> BRIEF: Reproduce all the text in the data below line by line, keeping the original wording, spelling, and order.
▬▬▬▬▬▬
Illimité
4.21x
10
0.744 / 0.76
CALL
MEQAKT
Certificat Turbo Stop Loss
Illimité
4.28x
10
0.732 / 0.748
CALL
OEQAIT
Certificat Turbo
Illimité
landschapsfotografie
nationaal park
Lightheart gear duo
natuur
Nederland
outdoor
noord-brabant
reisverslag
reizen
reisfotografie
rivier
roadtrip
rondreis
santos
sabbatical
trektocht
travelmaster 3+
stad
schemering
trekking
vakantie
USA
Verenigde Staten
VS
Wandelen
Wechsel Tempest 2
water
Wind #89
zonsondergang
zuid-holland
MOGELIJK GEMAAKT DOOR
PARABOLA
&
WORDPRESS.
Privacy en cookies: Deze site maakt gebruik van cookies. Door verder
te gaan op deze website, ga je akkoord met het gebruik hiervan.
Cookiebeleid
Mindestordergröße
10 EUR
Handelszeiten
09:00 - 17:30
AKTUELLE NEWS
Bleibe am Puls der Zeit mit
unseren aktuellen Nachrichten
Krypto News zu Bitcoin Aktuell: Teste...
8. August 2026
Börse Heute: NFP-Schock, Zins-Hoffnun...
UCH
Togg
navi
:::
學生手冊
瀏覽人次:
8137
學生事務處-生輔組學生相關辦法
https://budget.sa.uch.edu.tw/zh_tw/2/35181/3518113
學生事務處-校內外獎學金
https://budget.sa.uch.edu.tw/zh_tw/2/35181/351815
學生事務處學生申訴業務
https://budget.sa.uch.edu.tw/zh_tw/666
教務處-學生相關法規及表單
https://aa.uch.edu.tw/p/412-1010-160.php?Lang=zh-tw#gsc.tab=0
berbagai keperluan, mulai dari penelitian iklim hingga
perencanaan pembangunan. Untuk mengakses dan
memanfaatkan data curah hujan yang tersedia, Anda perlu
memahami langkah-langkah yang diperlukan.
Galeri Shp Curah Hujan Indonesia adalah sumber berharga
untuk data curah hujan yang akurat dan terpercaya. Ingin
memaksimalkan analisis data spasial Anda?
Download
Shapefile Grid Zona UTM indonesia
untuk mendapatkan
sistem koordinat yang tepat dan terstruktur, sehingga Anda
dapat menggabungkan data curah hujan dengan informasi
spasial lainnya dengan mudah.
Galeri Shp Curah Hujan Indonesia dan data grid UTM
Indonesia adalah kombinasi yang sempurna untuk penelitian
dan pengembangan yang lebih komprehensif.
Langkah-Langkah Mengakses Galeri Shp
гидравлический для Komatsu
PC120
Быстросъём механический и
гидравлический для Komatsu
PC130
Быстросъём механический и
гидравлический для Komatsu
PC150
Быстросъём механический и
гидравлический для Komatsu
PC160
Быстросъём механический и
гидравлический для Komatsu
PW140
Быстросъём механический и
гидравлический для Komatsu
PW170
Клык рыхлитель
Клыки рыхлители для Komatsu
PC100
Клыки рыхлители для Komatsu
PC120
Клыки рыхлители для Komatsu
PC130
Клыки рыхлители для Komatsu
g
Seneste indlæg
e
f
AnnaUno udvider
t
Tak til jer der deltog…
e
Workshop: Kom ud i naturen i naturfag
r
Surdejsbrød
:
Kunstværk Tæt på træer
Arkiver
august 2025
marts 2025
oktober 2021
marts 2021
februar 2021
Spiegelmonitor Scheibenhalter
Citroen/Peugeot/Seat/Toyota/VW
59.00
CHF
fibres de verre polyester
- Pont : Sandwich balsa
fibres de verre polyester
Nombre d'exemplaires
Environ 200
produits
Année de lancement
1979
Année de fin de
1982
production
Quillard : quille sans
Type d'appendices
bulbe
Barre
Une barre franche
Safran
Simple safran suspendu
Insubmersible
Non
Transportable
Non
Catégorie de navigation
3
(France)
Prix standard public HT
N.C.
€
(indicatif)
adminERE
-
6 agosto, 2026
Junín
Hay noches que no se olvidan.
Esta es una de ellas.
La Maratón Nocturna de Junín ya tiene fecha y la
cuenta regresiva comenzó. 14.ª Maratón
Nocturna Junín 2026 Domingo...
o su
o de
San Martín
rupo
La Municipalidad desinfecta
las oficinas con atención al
▬▬▬▬▬▬
> RESPONSE TO THIS EXERCISE:
Illimité
4.21x
10
0.744 / 0.76
CALL
MEQAKT
Certificat Turbo Stop Loss
Illimité
4.28x
10
0.732 / 0.748
CALL
OEQAIT
Certificat Turbo
Illimité
landschapsfotografie
nationaal park
Lightheart gear duo
natuur
Nederland
outdoor
noord-brabant
reisverslag
reizen
reisfotografie
rivier
roadtrip
rondreis
santos
sabbatical
trektocht
travelmaster 3+
stad
schemering
trekking
vakantie
USA
Verenigde Staten
VS
Wandelen
Wechsel Tempest 2
water
Wind #89
zonsondergang
zuid-holland
MOGELIJK GEMAAKT DOOR
PARABOLA
&
WORDPRESS.
Privacy en cookies: Deze site maakt gebruik van cookies. Door verder
te gaan op deze website, ga je akkoord met het gebruik hiervan.
Cookiebeleid
Mindestordergröße
10 EUR
Handelszeiten
09:00 - 17:30
AKTUELLE NEWS
Bleibe am Puls der Zeit mit
unseren aktuellen Nachrichten
Krypto News zu Bitcoin Aktuell: Teste...
8. August 2026
Börse Heute: NFP-Schock, Zins-Hoffnun...
UCH
Togg
navi
:::
學生手冊
瀏覽人次:
8137
學生事務處-生輔組學生相關辦法
https://budget.sa.uch.edu.tw/zh_tw/2/35181/3518113
學生事務處-校內外獎學金
https://budget.sa.uch.edu.tw/zh_tw/2/35181/351815
學生事務處學生申訴業務
https://budget.sa.uch.edu.tw/zh_tw/666
教務處-學生相關法規及表單
https://aa.uch.edu.tw/p/412-1010-160.php?Lang=zh-tw#gsc.tab=0
berbagai keperluan, mulai dari penelitian iklim hingga
perencanaan pembangunan. Untuk mengakses dan
memanfaatkan data curah hujan yang tersedia, Anda perlu
memahami langkah-langkah yang diperlukan.
Galeri Shp Curah Hujan Indonesia adalah sumber berharga
untuk data curah hujan yang akurat dan terpercaya. Ingin
memaksimalkan analisis data spasial Anda?
Download
Shapefile Grid Zona UTM indonesia
untuk mendapatkan
sistem koordinat yang tepat dan terstruktur, sehingga Anda
dapat menggabungkan data curah hujan dengan informasi
spasial lainnya dengan mudah.
Galeri Shp Curah Hujan Indonesia dan data grid UTM
Indonesia adalah kombinasi yang sempurna untuk penelitian
dan pengembangan yang lebih komprehensif.
Langkah-Langkah Mengakses Galeri Shp
гидравлический для Komatsu
PC120
Быстросъём механический и
гидравлический для Komatsu
PC130
Быстросъём механический и
гидравлический для Komatsu
PC150
Быстросъём механический и
гидравлический для Komatsu
PC160
Быстросъём механический и
гидравлический для Komatsu
PW140
Быстросъём механический и
гидравлический для Komatsu
PW170
Клык рыхлитель
Клыки рыхлители для Komatsu
PC100
Клыки рыхлители для Komatsu
PC120
Клыки рыхлители для Komatsu
PC130
Клыки рыхлители для Komatsu
g
Seneste indlæg
e
f
AnnaUno udvider
t
Tak til jer der deltog…
e
Workshop: Kom ud i naturen i naturfag
r
Surdejsbrød
:
Kunstværk Tæt på træer
Arkiver
august 2025
marts 2025
oktober 2021
marts 2021
februar 2021
Spiegelmonitor Scheibenhalter
Citroen/Peugeot/Seat/Toyota/VW
59.00
CHF
fibres de verre polyester
- Pont : Sandwich balsa
fibres de verre polyester
Nombre d'exemplaires
Environ 200
produits
Année de lancement
1979
Année de fin de
1982
production
Quillard : quille sans
Type d'appendices
bulbe
Barre
Une barre franche
Safran
Simple safran suspendu
Insubmersible
Non
Transportable
Non
Catégorie de navigation
3
(France)
Prix standard public HT
N.C.
€
(indicatif)
adminERE
-
6 agosto, 2026
Junín
Hay noches que no se olvidan.
Esta es una de ellas.
La Maratón Nocturna de Junín ya tiene fecha y la
cuenta regresiva comenzó. 14.ª Maratón
Nocturna Junín 2026 Domingo...
o su
o de
San Martín
rupo
La Municipalidad desinfecta
las oficinas con atención al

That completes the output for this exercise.